España tiene muchos problemas graves, pero, pese al empeño de los republicanos en sostener lo contrario, ninguno de ellos es la monarquía.

El de la monarquía entra dentro de ese paquete de problemas imaginarios que toda democracia consolidada lleva consigo y cuya principal particularidad es que son mucho más difíciles de resolver que los problemas reales.

Lo malo de los problemas imaginarios, como habrá imaginado el improbable lector, es que, cuando son compartidos por un número importante de personas, se convierten reales: demasiado reales, en realidad, dada su prodigiosa capacidad para suplantar a los que verdaderamente lo son.

Del mismo modo que todos los problemas reales tienen una componente imaginaria, todos los imaginarios tienen una componente real: no nacen de la nada, sino que suele haber un buen motivo para que existan.

Desde luego, la disyuntiva entre monarquía o república tiene excelentes motivos para haber reaparecido en la conversación nacional con el brío con que lo ha hecho. El rey emérito podría explicar personalmente algunos de esos motivos, aunque para eso tendría que salir de su escondite.

Se da en el país una situación paradójica: los nuevos republicanos de hoy se comportan como los viejos monárquicos de hace 90 años y los nuevos monárquicos de 2020 lo hacen como los viejos republicanos de 1978.

Los primeros idolatran la república como si fuera un régimen otorgado directamente por Dios, mientras que los segundos han secularizado la monarquía, rebajándola a la categoría de simple herramienta útil para la convivencia.

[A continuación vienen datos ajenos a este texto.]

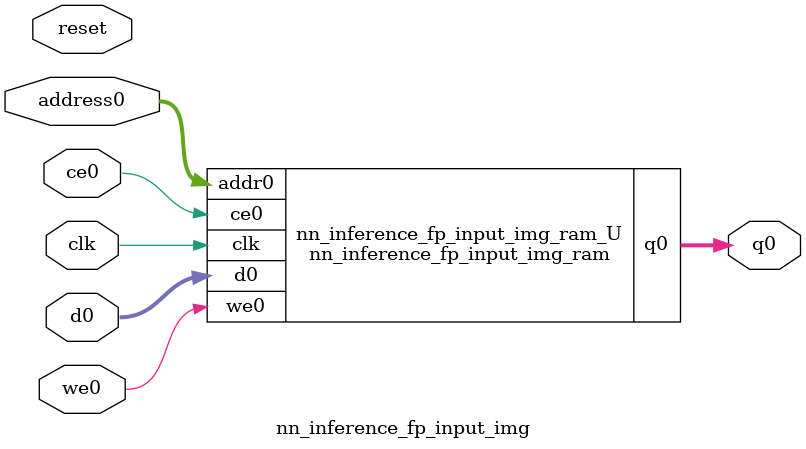
<source format=v>
`timescale 1 ns / 1 ps
module nn_inference_fp_input_img_ram (addr0, ce0, d0, we0, q0,  clk);

parameter DWIDTH = 32;
parameter AWIDTH = 9;
parameter MEM_SIZE = 288;

input[AWIDTH-1:0] addr0;
input ce0;
input[DWIDTH-1:0] d0;
input we0;
output reg[DWIDTH-1:0] q0;
input clk;

reg [DWIDTH-1:0] ram0[0:MEM_SIZE-1];



always @(posedge clk)  
begin 
    if (ce0) begin
        if (we0) 
            ram0[addr0] <= d0; 
        q0 <= ram0[addr0];
    end
end


endmodule

`timescale 1 ns / 1 ps
module nn_inference_fp_input_img(
    reset,
    clk,
    address0,
    ce0,
    we0,
    d0,
    q0);

parameter DataWidth = 32'd32;
parameter AddressRange = 32'd288;
parameter AddressWidth = 32'd9;
input reset;
input clk;
input[AddressWidth - 1:0] address0;
input ce0;
input we0;
input[DataWidth - 1:0] d0;
output[DataWidth - 1:0] q0;



nn_inference_fp_input_img_ram nn_inference_fp_input_img_ram_U(
    .clk( clk ),
    .addr0( address0 ),
    .ce0( ce0 ),
    .we0( we0 ),
    .d0( d0 ),
    .q0( q0 ));

endmodule


</source>
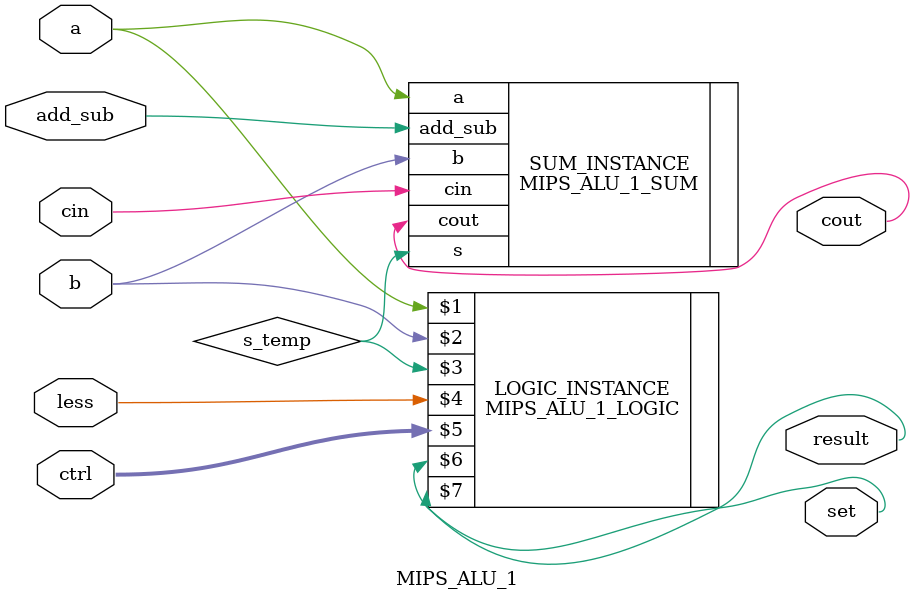
<source format=sv>
module MIPS_ALU_1(input logic a, b, cin, less, add_sub,
					 input logic[2:0] ctrl,
					 output logic result, cout, set);

	logic	s_temp;
	
	

	MIPS_ALU_1_SUM SUM_INSTANCE(.a(a), .b(b), .cin(cin), .add_sub(add_sub), 
										.s(s_temp), .cout(cout));
	
	MIPS_ALU_1_LOGIC LOGIC_INSTANCE(a, b, s_temp, less, ctrl, result, set);
					 
	
endmodule
		
</source>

República beata frente a monaquía menestral.

Para la causa no ya monárquica sino meramente democrática, es importante que el rey emérito Juan Carlos I abandone su jaula de doradas rejas, regularice su escandalosa situación fiscal, revele su patrimonio y dé una explicación al país, preferiblemente a través de una entrevista en televisión que le hiciera el ‘monárquico’ Iñaki Gabilondo.

La relación de problemas graves del país es bien conocida: crisis sanitaria, abismo económico, bolsas de pobreza, tensiones territoriales, juventud sin horizontes… Ni uno solo de esos problemas puede resolverlos un Gobierno en solitario, si siquiera un Gobierno que tuviera 202 diputados como el socialista de 1982; mucho menos el actual con 120.

Añadir a esa abrumadora relación de desafíos reales el debate legítimo pero extemporáneo del modelo de Estado es un error que nos obliga a distraer muchas de las energías que necesitamos para resolver los problemas efectivos e inequívocos.

Si la verdadera disyuntiva del 78 era democracia o dictadura, y no monarquía o república, la de hoy es tampoco es monarquía o república, sino buena democracia o mala democracia: cuanto mejor es una democracia, menos importante es que tenga la forma de una monarquía o de una república.

Lo que necesitamos con cierta urgencia es, pongamos por caso, que la Zarzuela imite los elevados estándares de transparencia de Buckingham Palace, obligado a declarar el destino de hasta el último penique de su presupuesto. No necesitamos gritar ¡viva el rey!, sino entonar ‘God save the King’.

Quienes hoy ponen su celosa lupa en las deficiencias de la muy consensuada Constitución del 78 olvidan que una Constitución no tiene mucho consenso porque sea buena, sino que es buena porque tiene mucho consenso. Como diría José Mota: “No digo que me lo mejores, sólo iguálamelo”.